§ **ПИСЬМЕННОЕ ЗАДАНИЕ A**
Какого числа был подписан договор о разграничении предметов ведения между органами власти РФ и Башкортостана, согласно отрывку о Башкортостане?
§ **ПИСЬМЕННОЕ ЗАДАНИЕ B**
Пожалуйста, допишите следующую часть отрывка о Башкортостане, начав сразу после последней реплики.

3 августа 1994 года был подписан договор о разграничении предметов ведения и взаимном делегировании полномочий между органами государственной власти РФ и органами государственной власти Башкортостана. Как известно, по истечении 10 лет документ не был продлен. Такая же участь позднее постигла и аналогичный договор между Казанью и Москвой. Реальный федерализм для России или суверенитет для Башкортостана — о будущем поволжской республики "Idel.Реалии" в формате дебатов поговорили с башкирским политэмигрантом Русланом Габбасовым и экс-председателем общественной палаты РБ Ростиславом Мурзагуловым.

— Мой первый вопрос к обоим. Вы оказались вне России, связываете ли вы курс Владимира Путина по ликвидации федеративных основ России с тем, что вам в итоге пришлось уехать из страны?

Руслан Габбасов: Конечно же, курс, который начал Путин с приходом власти, а именно — построение вертикали власти, сворачивание этих федеративных отношений — всё это привело к тому, что мы сегодня имеем. Это установление жесткого авторитарного режима; можно сказать, даже диктаторского — события последнего времени как раз это показывают; подавление любого инакомыслия, преследование любой оппозиции — всё это привело к тому, что многие люди, которые думают не так, вынуждены были уехать, многие посажены на сегодняшний день, кто-то убит. Да, это прямой результат, почему я, например, нахожусь в эмиграции.

Ростислав Мурзагулов: С такой точкой зрения очень сложно не соглашаться, потому что любому здравомыслящему человеку понятно: всё то, что наворотил Путин; все эти изначальные разговоры о том, что мы стремимся за Европой, мы хотим со всеми дружить, признаем границы всех соседних стран — всё это оказалось банальным враньем и такой спецоперацией для отвода глаз, чтобы его просто не сковырнули сразу. Он просто понимал, что тогда аппарат и люди, которые находятся вокруг него — так называемые российские элиты — были сильнее его, поэтому он вел тогда такую правильную западническую риторику, но на самом деле, видимо, вынашивал в себе вот эти имперские, КГБшные амбиции с первого дня своей власти, что сейчас проявилось во всей красе.

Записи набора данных
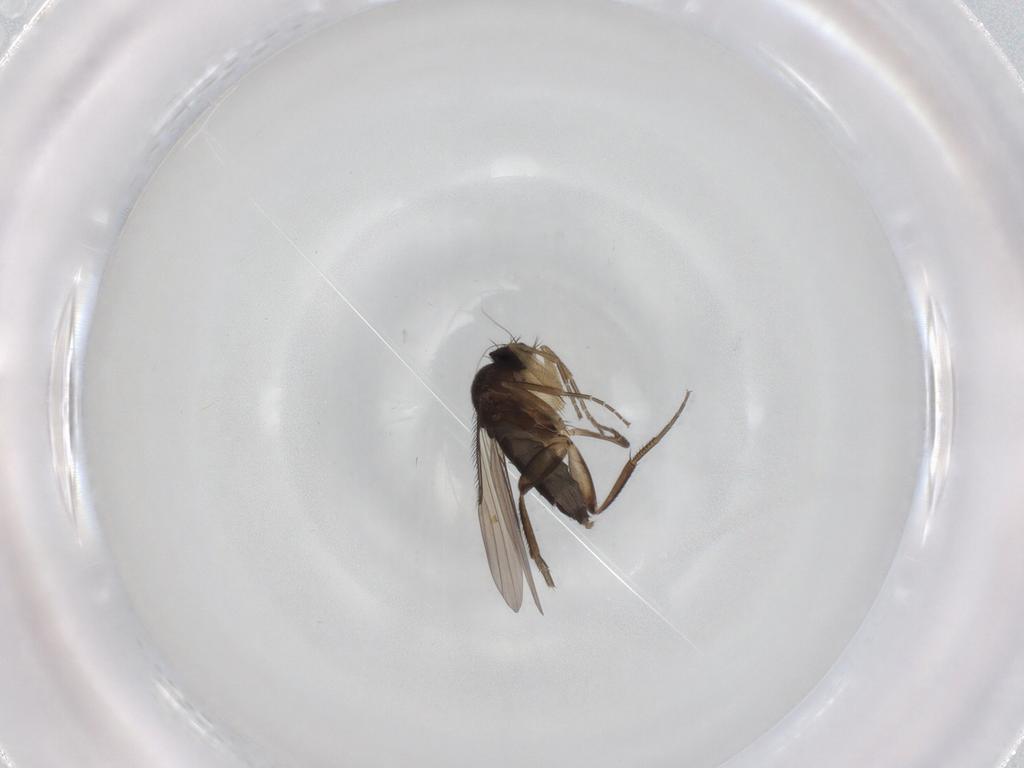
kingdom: Animalia
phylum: Arthropoda
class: Insecta
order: Diptera
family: Phoridae
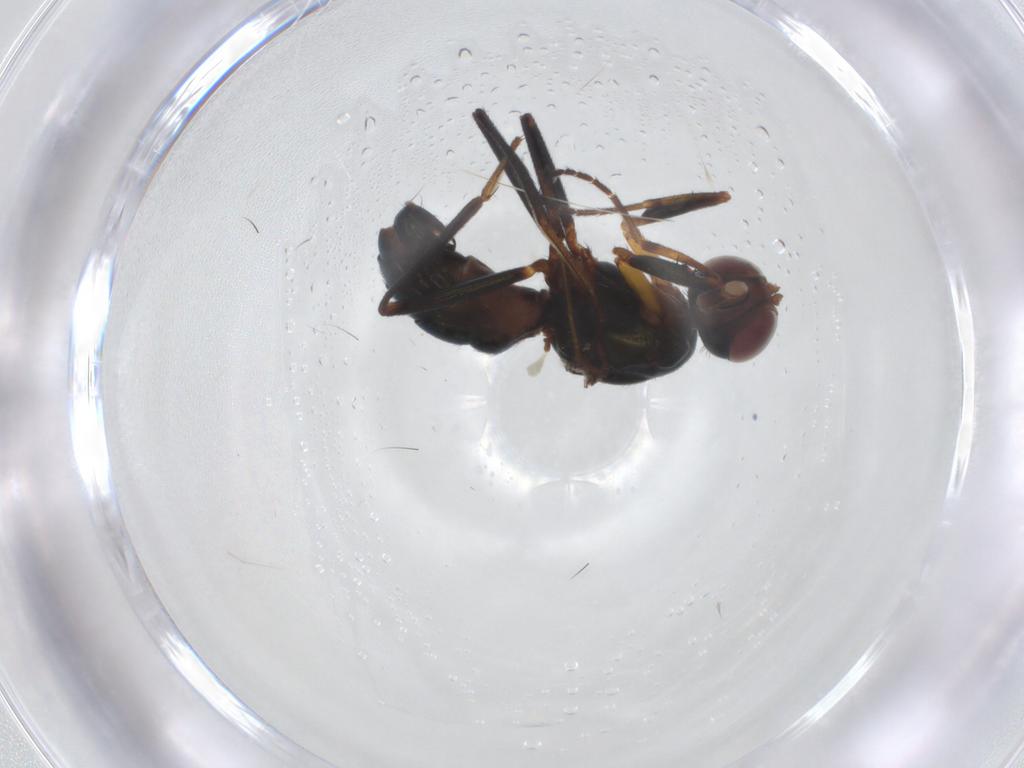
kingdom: Animalia
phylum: Arthropoda
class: Insecta
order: Diptera
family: Sepsidae
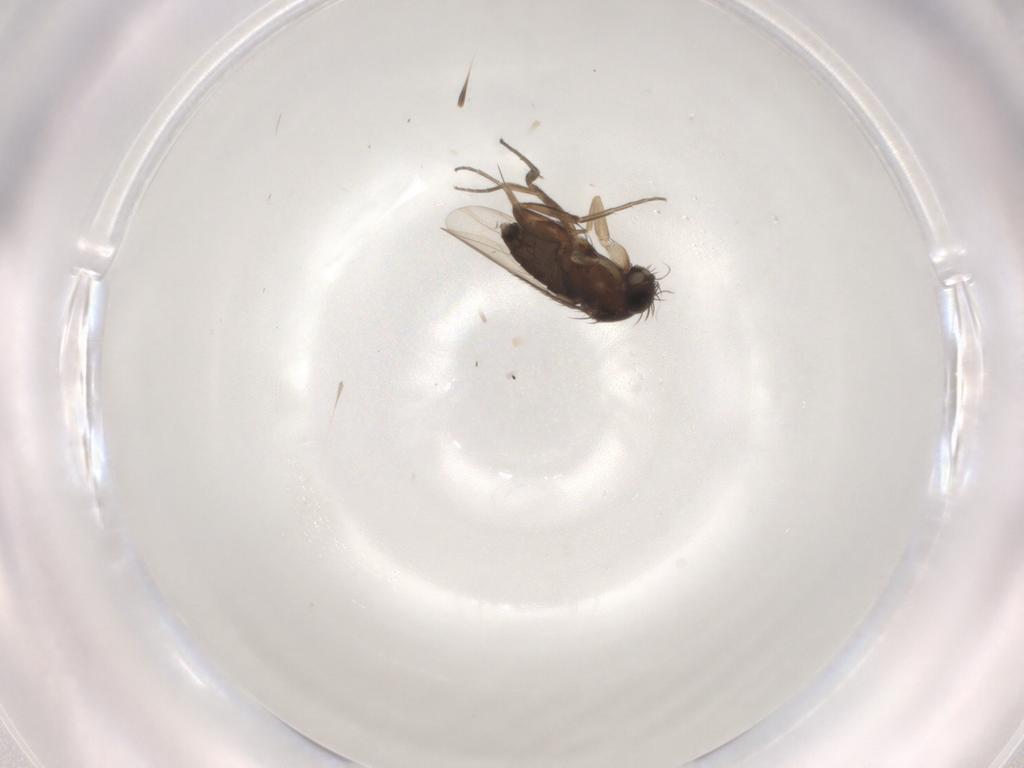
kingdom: Animalia
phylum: Arthropoda
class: Insecta
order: Diptera
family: Phoridae
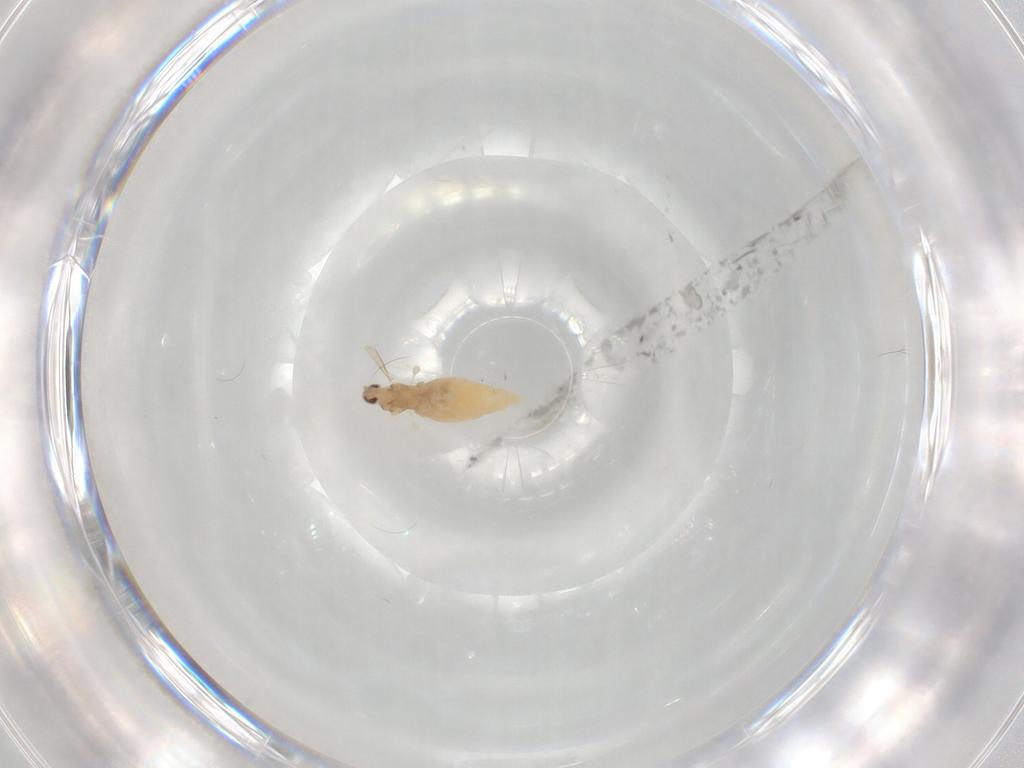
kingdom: Animalia
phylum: Arthropoda
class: Insecta
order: Diptera
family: Cecidomyiidae
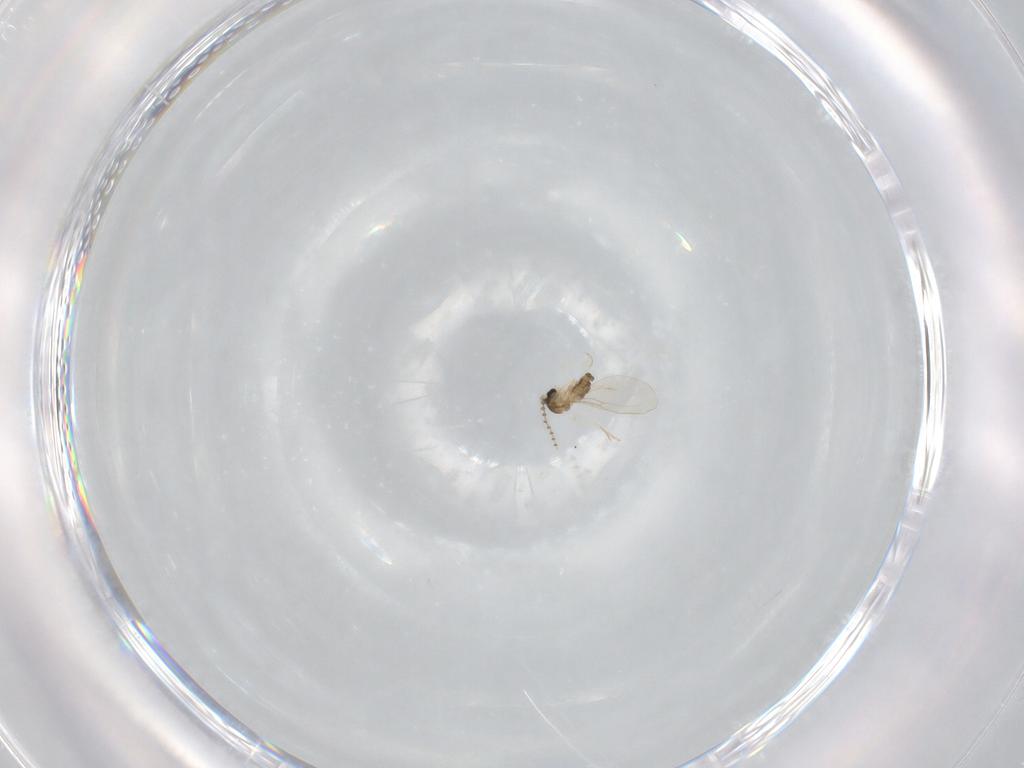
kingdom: Animalia
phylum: Arthropoda
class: Insecta
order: Diptera
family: Cecidomyiidae
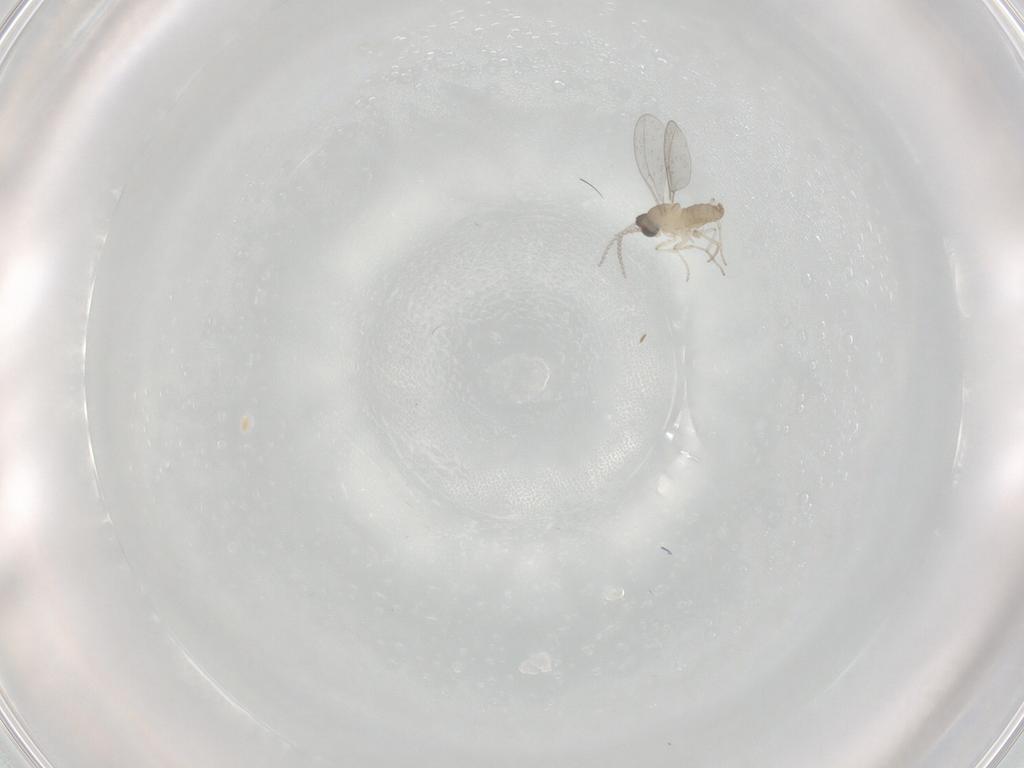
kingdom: Animalia
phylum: Arthropoda
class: Insecta
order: Diptera
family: Cecidomyiidae
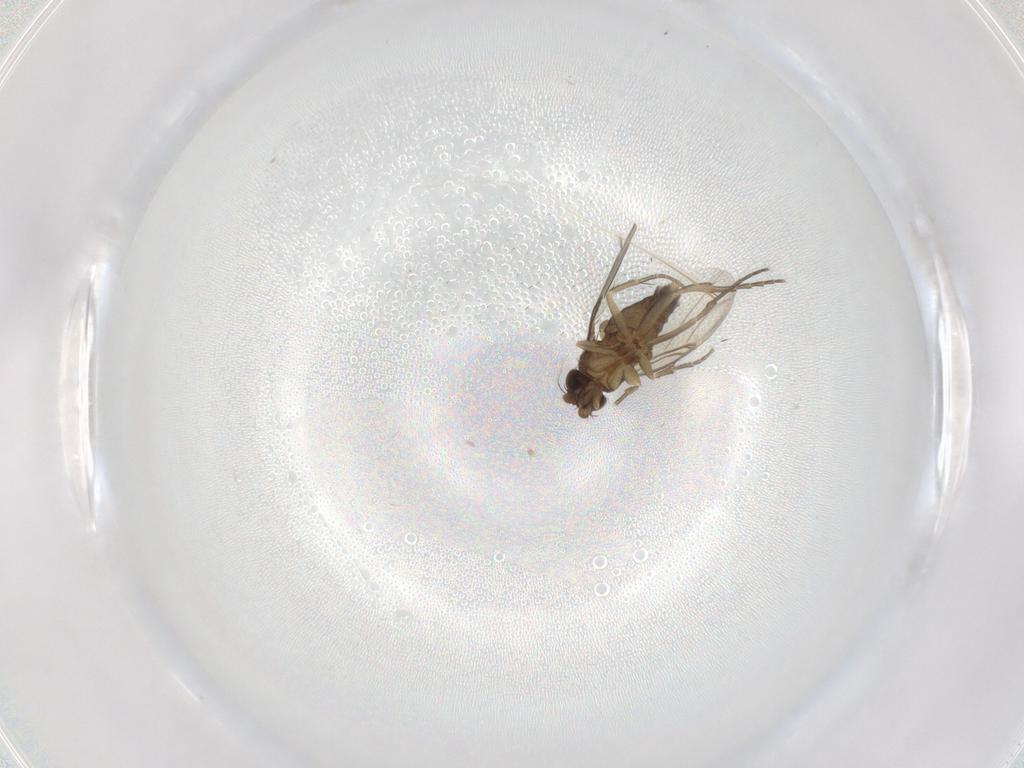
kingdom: Animalia
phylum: Arthropoda
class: Insecta
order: Diptera
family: Phoridae
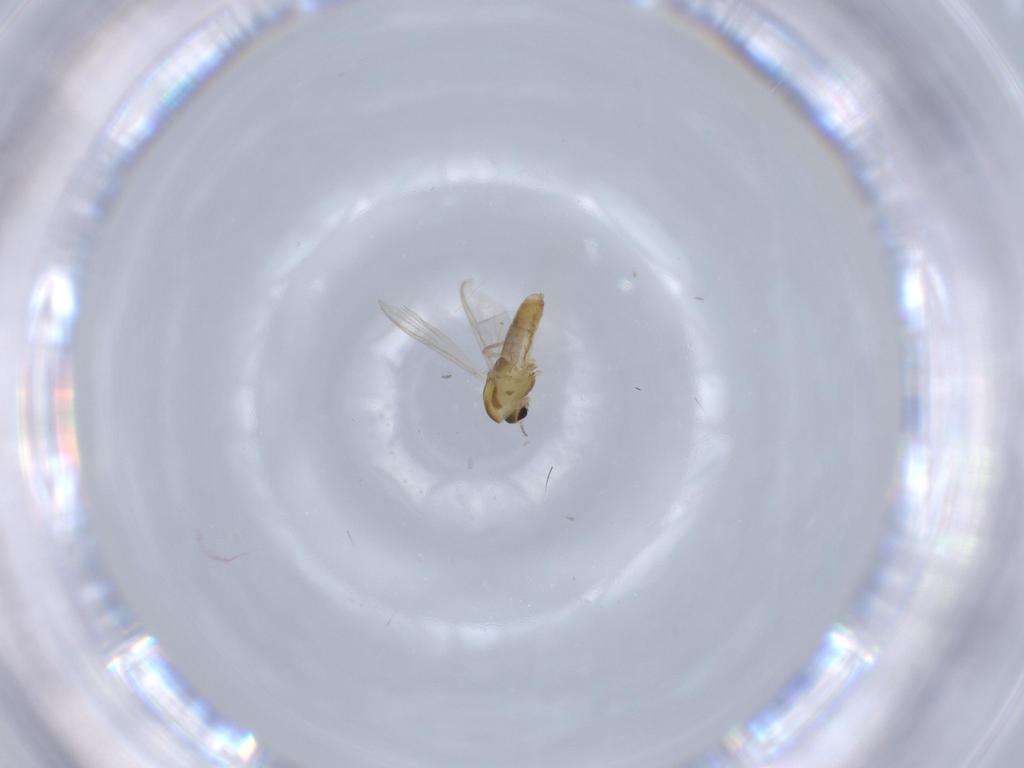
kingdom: Animalia
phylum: Arthropoda
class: Insecta
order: Diptera
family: Chironomidae
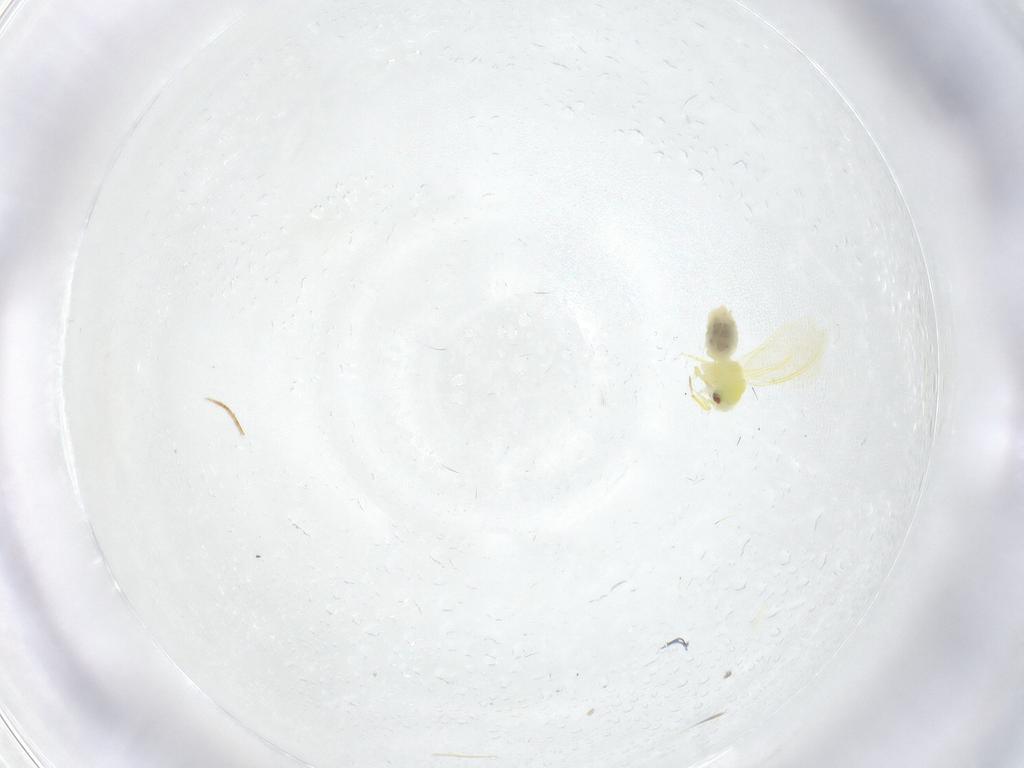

§ **РЕЗУЛЬТАТ ВЫПОЛНЕНИЯ A**
3 августа 1994 года.

§ **РЕЗУЛЬТАТ ВЫПОЛНЕНИЯ B**
Странно и плохо ещё и то, что так мало оказалось людей, которые, как Руслан и я, решились уехать, решили уйти из зоны комфорта. Мы жили дома, нам было намного лучше, чем в эмиграции, потому что это дом, это родные холмы, родные кладбища, родные покосившиеся избушки; но да, к сожалению, в основном все остались. 99% из моего круга общения остались: либо помалкивают, либо, что еще хуже, поддакивают, а некоторые так вообще оболванены настолько, что собрались, сели в автобус, когда пришел глава и заставил это сделать, и поехали убивать людей и сами погибать. У меня уже не один, не два односельчанина из деревень, в которых я рос, погибли.

— А проблема только в Путине или всё-таки это что-то общее?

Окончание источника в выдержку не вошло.